How can I get MIME type of an InputStream of a file that is being uploaded?
I'm a big proponent of "do it yourself first, then look for a library solution". Luckily, this case is just that.
You have to know the file's "magic number", i.e. its signature.
Let me give an example for detecting whether the InputStream
represents PNG file.
PNG signature is composed by appending together the following in HEX:
1) error-checking byte
2) string "PNG" as in ASCII:
P - 0x50
N - 0x4E
G - 0x47
3) CR
(carriage return) - 0x0D
4) LF
(line feed) - 0xA
5) SUB
(substitute) - 0x1A
6) LF
(line feed) - 0xA
So, the magic number is
89 50 4E 47 0D 0A 1A 0A
137 80 78 71 13 10 26 10 (decimal)
-119 80 78 71 13 10 26 10 (in Java)
Explanation of 137 -> -119
conversion
N bit number can be used to represent 2^N
different values.
For a byte (8
bits) that is 2^8=256
, or 0..255
range.
Java considers byte primitives to be signed, so that range is -128..127
.
Thus, 137
is considered to be singed and represent -119 = 137 - 256
.
Example in Koltin
private fun InputStream.isPng(): Boolean {
val magicNumbers = intArrayOf(-119, 80, 78, 71, 13, 10, 26, 10)

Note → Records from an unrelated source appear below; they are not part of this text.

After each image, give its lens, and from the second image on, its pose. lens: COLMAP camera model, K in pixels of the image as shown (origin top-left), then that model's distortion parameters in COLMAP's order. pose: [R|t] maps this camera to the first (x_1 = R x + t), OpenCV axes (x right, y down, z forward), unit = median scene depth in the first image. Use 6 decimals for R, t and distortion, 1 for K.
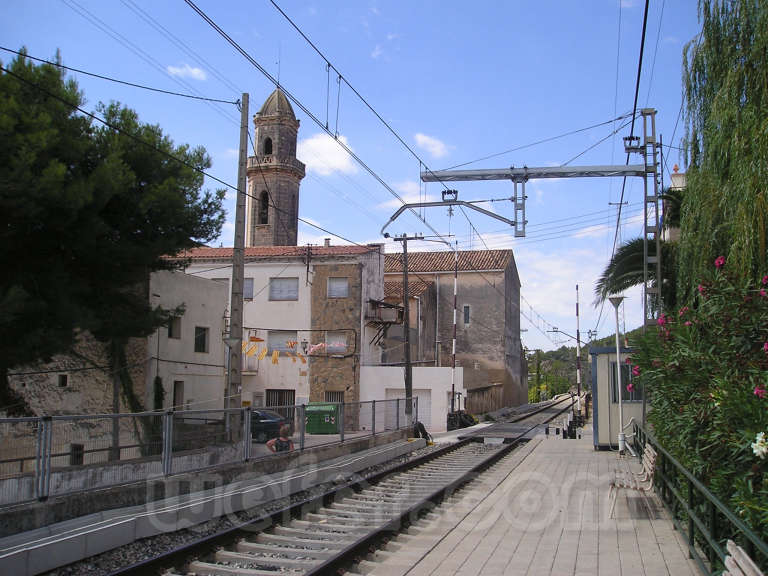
lens RADIAL K [[788.4, 0, 384.4], [0, 788.4, 294.6], [0, 0, 1]] dist [-0.104079, 0.000000]
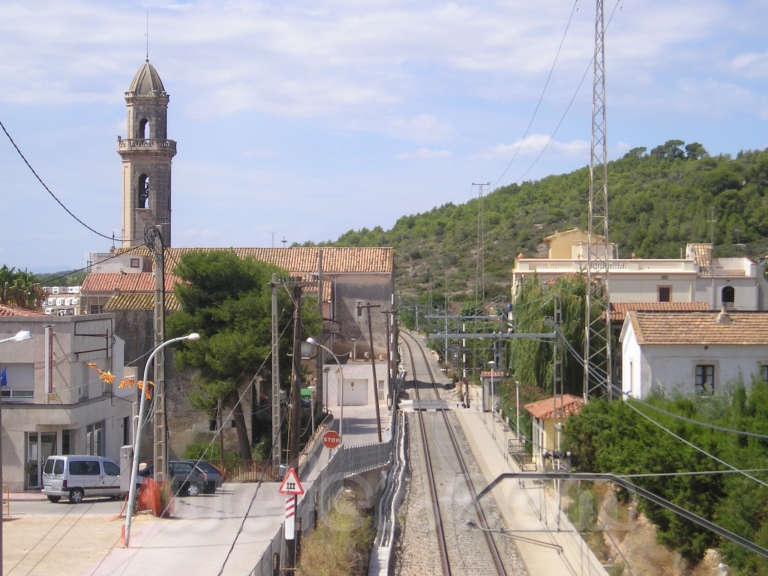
lens RADIAL K [[1880.1, 0, 387.6], [0, 1880.1, 289.4], [0, 0, 1]] dist [-0.015010, 0.000000]
pose [[0.966175, -0.014899, 0.257457, -0.835253], [-0.014984, 0.993400, 0.113718, -0.466415], [-0.257452, -0.113729, 0.959575, -2.489126]]
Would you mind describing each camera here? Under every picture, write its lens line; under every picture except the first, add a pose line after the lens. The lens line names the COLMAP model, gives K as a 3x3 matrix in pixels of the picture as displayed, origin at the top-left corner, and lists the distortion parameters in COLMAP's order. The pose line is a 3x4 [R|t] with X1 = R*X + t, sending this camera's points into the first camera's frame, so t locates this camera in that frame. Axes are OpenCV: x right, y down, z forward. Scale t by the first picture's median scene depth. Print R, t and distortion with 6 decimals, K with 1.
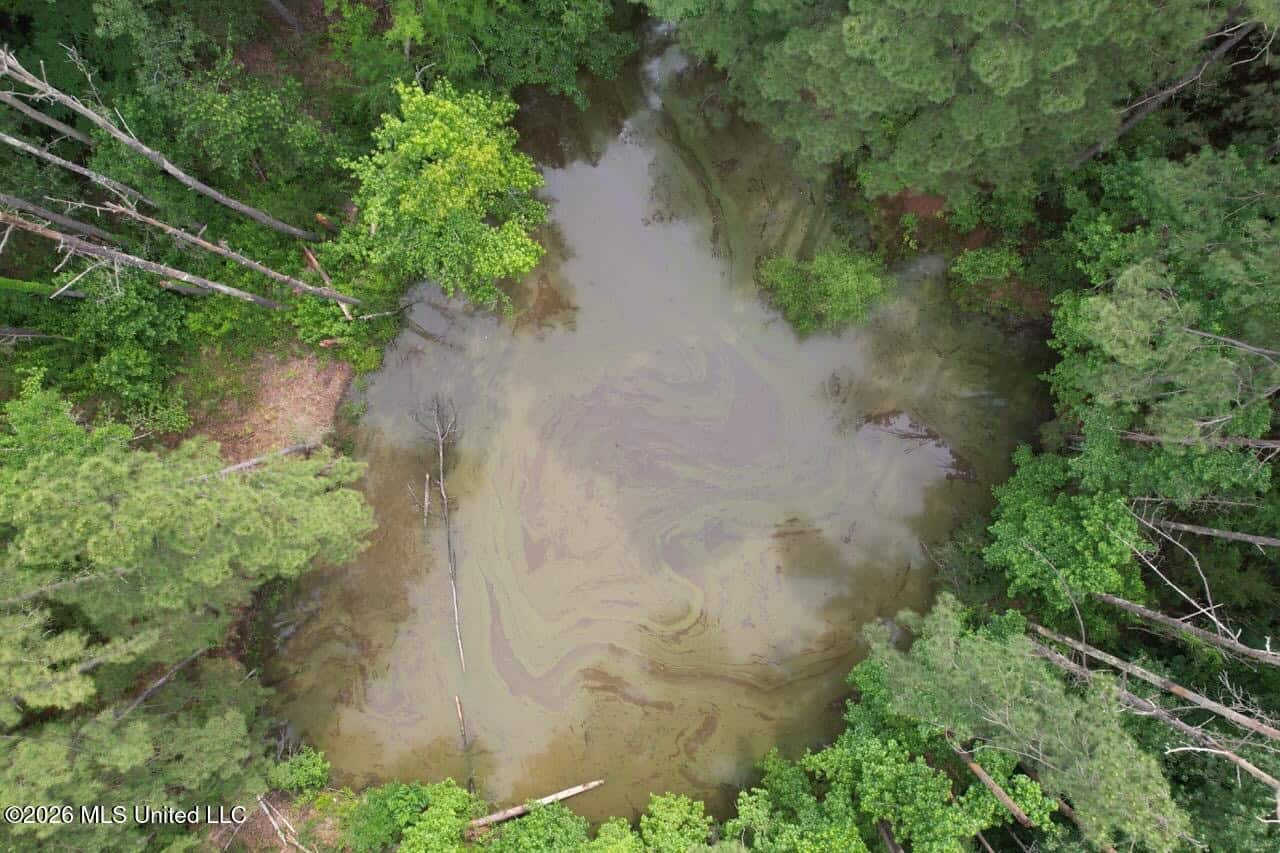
lens RADIAL K [[859.4, 0, 636.4], [0, 859.4, 428.7], [0, 0, 1]] dist [-0.071394, 0.071007]
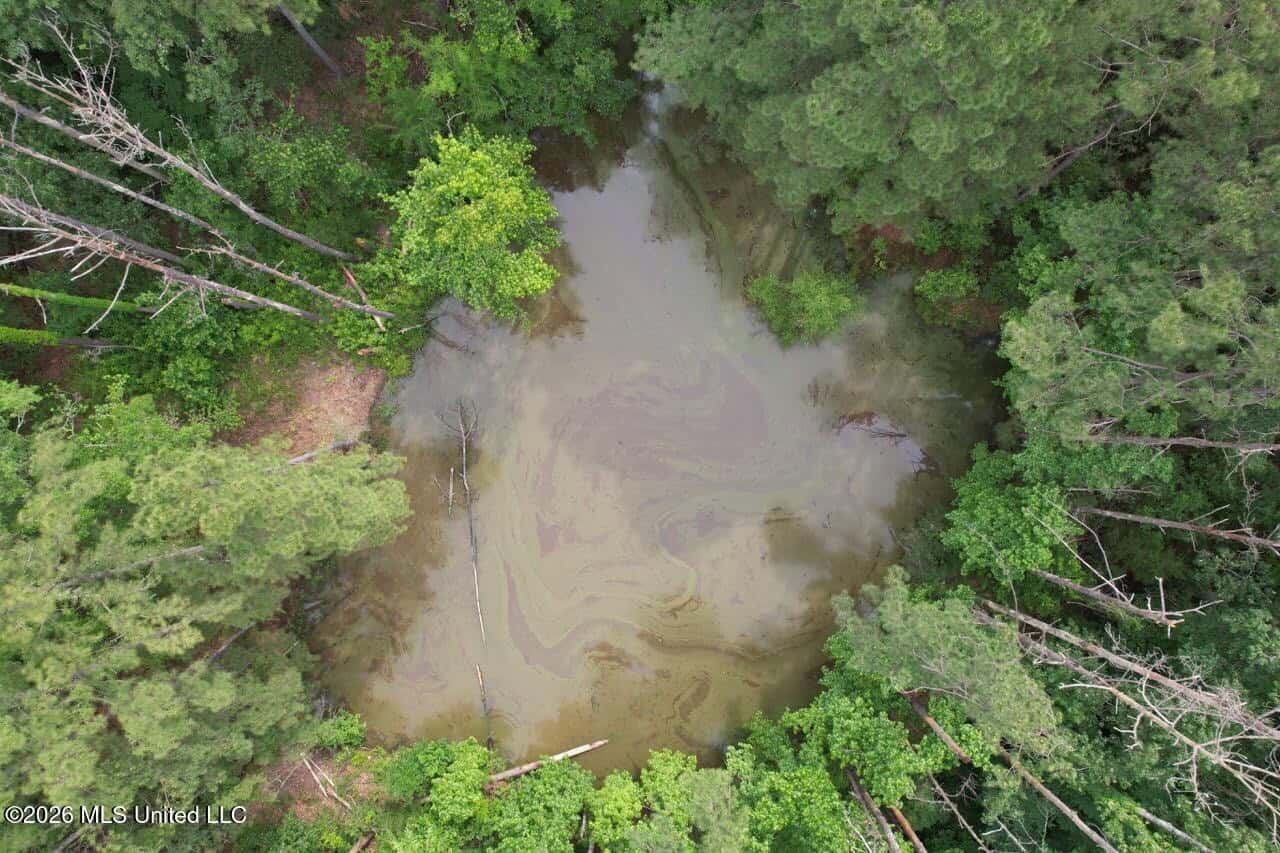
lens RADIAL K [[859.4, 0, 639.3], [0, 859.4, 428.7], [0, 0, 1]] dist [-0.071394, 0.071007]
pose [[0.999992, 0.001169, 0.003852, -0.002315], [-0.001178, 0.999996, 0.002437, -0.001798], [-0.003849, -0.002441, 0.999990, -0.144328]]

val signatureBytes = ByteArray(magicNumbers.size)
read(signatureBytes, 0, signatureBytes.size)
return signatureBytes.map { it.toInt() }.toIntArray().contentEquals(magicNumbers)
}
Of course, in order to support many MIME types, you have to scale this solution somehow, and if you are not happy with the result, consider some library.
I wrote my own content-type detector for a byte[] because the libraries above weren't suitable or I didn't have access to them. Hopefully this helps someone out.
// retrieve file as byte[]
byte[] b = odHit.retrieve( "" );
// copy top 32 bytes and pass to the guessMimeType(byte[]) funciton
byte[] topOfStream = new byte[32];
System.arraycopy(b, 0, topOfStream, 0, topOfStream.length);
String mimeGuess = guessMimeType(topOfStream);
...
private static String guessMimeType(byte[] topOfStream) {
String mimeType = null;
Properties magicmimes = new Properties();
FileInputStream in = null;
// Read in the magicmimes.properties file (e.g. of file listed below)
try {
in = new FileInputStream( "magicmimes.properties" );
magicmimes.load(in);
in.close();
} catch (FileNotFoundException e) {
e.printStackTrace();
} catch (IOException e) {
e.printStackTrace();
}
// loop over each file signature, if a match is found, return mime type
for ( Enumeration keys = magicmimes.keys(); keys.hasMoreElements(); ) {
String key = (String) keys.nextElement();
byte[] sample = new byte[key.length()];
System.arraycopy(topOfStream, 0, sample, 0, sample.length);
if( key.equals( new String(sample) )){
mimeType = magicmimes.getProperty(key);
System.out.println("Mime Found! "+ mimeType);
break;
} else {
System.out.println("trying "+key+" == "+new String(sample));
}
}
return mimeType;
}
magicmimes.properties file example (not sure these signatures are correct, but they worked for my uses)
# SignatureKey content/type
\u0000\u201E\u00f1\u00d9 text/plain
\u0025\u0050\u0044\u0046 application/pdf
%PDF application/pdf
\u0042\u004d image/bmp
GIF8 image/gif
\u0047\u0049\u0046\u0038 image/gif
\u0049\u0049\u004D\u004D image/tiff
\u0089\u0050\u004e\u0047 image/png
\u00ff\u00d8\u00ff\u00e0 image/jpg
It depends on where you are getting the input stream from. If you are getting it from a servlet then it is accessable through the HttpServerRequest object that is an argument of doPost. If you are using some sort of rest API like Jersey then the request can be injected by using @Context. If you are uploading the file through a socket it will be your responsibility to specify the MIME type as part of your protocol as you will not inherit the http headers.
According to Real Gagnon's excellent site, the better solution for your case would be to use Apache Tika.